When Valerie stopped talking, it was Warren again who took the lead, telling her they’d just been having an informal get-together and repeating that she was perfectly welcome.
Then another idea seemed to dawn on Thom; he looked at Abby, then back at Valerie.
“There’s a place called Blake’s not far from here,” he said. “But it’s a gay bar. I mean, I wasn’t sure if you realized—”
Connie laughed. “Valerie is upset, Thom honey, but she isn’t brain-dead.”
Yet Valerie, her smile faltering, did seem perplexed. She took another—and slower—look around the room. “I guess I didn’t… I mean, it doesn’t matter in the least to… The lovely man who does my hair, you know… What I mean is…”
Warren laughed gently, patting her hand. “We know what you mean.”
“You’ll get used to them,” Abby said. “They’re basically harmless.”

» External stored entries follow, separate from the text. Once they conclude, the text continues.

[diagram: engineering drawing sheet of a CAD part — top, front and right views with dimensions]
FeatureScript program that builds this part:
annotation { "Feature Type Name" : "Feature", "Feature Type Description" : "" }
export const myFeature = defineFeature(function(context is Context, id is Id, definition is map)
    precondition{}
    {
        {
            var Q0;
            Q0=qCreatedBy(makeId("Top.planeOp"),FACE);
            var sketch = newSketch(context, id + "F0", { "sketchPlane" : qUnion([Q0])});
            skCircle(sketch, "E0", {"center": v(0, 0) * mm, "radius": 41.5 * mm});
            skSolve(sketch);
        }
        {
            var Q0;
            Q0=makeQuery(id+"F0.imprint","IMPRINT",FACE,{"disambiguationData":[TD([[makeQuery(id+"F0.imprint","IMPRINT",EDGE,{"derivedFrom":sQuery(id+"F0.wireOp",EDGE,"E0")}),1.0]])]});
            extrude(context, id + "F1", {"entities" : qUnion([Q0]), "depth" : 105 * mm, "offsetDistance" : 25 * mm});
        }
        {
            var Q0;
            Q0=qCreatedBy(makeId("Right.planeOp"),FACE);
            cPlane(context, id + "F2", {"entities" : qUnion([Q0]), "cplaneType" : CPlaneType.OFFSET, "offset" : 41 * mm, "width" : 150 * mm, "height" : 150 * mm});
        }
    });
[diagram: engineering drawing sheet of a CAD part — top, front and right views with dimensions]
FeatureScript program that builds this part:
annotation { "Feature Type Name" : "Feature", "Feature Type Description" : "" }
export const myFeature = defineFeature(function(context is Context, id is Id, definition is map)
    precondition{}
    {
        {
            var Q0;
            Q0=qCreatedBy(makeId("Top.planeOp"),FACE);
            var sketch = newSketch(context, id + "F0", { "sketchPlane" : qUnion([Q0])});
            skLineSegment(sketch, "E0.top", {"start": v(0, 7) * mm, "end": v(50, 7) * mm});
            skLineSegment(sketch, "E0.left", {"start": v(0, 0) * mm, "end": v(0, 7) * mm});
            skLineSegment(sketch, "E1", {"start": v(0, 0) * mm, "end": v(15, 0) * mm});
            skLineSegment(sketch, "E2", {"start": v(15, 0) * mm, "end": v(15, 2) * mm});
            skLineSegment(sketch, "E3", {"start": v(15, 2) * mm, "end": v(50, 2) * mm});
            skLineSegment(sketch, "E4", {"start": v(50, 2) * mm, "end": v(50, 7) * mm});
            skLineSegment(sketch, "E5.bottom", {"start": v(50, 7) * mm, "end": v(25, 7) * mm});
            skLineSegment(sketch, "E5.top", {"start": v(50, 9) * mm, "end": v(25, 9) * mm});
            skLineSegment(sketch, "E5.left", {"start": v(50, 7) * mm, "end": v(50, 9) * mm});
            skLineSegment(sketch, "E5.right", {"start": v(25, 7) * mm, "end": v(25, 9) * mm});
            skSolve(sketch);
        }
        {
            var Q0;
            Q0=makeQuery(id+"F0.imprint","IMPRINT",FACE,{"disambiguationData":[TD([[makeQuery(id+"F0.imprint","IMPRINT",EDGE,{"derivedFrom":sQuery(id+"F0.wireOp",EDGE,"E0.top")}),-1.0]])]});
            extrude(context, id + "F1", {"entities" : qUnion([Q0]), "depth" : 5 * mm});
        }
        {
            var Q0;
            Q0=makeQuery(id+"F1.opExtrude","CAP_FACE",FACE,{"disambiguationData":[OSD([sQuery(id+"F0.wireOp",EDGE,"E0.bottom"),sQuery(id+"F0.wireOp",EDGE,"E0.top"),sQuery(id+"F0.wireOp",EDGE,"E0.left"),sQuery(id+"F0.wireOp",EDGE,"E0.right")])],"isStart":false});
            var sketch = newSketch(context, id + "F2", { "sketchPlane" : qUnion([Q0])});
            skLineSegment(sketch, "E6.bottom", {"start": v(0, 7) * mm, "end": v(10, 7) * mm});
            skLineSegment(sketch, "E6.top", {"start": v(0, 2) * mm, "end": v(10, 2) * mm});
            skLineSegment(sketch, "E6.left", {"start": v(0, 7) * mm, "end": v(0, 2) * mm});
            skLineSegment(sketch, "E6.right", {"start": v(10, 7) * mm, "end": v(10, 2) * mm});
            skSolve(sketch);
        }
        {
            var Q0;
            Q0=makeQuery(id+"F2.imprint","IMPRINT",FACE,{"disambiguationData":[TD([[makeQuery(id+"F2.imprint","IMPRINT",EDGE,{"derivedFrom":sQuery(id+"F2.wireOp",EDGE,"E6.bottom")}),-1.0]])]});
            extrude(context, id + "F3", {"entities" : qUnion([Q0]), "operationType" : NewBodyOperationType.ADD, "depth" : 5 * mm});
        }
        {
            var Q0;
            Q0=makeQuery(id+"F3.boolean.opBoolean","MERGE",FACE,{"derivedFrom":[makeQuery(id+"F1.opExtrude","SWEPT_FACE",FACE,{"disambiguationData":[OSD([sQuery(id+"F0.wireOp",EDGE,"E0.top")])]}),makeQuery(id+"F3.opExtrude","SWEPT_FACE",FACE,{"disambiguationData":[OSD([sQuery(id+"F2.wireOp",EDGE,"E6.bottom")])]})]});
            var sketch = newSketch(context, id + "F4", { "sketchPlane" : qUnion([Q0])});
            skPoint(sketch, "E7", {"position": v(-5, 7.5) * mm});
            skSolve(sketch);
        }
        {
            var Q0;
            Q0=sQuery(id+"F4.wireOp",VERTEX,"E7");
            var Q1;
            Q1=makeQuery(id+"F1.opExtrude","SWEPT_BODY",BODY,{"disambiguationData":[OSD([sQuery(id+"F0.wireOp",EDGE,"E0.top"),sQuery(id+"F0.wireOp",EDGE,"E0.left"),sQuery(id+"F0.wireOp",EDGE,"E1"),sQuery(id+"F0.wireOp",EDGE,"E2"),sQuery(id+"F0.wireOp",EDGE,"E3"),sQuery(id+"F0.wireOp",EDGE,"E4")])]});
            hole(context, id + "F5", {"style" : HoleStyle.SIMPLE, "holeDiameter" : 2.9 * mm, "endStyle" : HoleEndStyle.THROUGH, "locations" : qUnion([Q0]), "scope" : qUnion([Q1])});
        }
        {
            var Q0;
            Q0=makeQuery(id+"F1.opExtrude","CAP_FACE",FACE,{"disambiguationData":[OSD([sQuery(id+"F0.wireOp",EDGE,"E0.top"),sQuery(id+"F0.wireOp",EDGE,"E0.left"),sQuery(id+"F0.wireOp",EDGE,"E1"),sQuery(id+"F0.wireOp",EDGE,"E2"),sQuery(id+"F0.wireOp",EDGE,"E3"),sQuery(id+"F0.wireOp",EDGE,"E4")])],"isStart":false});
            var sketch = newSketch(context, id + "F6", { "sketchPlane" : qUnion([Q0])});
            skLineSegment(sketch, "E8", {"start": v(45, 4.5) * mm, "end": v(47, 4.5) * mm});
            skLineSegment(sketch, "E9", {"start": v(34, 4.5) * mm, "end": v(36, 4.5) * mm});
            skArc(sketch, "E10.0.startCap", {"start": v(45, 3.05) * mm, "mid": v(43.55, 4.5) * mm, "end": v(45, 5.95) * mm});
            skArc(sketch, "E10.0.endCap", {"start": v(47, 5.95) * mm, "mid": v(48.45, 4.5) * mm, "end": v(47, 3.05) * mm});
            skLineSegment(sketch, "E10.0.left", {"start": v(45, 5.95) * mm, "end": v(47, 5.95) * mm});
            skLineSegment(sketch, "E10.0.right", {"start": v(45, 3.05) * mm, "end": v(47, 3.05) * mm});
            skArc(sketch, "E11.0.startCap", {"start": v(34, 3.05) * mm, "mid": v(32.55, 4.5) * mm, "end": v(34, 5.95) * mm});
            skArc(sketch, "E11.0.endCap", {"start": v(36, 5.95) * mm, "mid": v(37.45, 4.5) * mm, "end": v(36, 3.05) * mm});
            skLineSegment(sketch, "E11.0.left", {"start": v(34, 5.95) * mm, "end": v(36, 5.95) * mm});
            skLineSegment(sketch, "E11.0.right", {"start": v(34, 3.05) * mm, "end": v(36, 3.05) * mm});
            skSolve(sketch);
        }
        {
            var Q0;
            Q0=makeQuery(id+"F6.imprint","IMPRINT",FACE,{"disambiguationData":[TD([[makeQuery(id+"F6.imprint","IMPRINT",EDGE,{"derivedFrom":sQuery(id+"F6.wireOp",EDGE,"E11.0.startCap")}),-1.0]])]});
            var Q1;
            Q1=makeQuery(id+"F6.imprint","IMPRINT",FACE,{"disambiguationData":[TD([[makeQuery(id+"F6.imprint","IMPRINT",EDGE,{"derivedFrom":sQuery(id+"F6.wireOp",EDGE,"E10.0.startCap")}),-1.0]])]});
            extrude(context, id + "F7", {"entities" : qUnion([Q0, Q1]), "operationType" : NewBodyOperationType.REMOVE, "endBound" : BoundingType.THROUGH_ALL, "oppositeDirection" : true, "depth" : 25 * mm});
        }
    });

“But wait, I want to hear more about Valerie!” Connie said. Again his eyes had that glassy sheen. “How about one more glass of champagne before we leave? What do you all think? Valerie?”
There was a polite silence while the others gazed at their new guest.
Again Valerie smiled, more broadly this time, her hand fluttering to her throat as if she’d been paid an extravagant compliment.
“Why, thank you,” she said. “Another glass of champagne would be lovely.”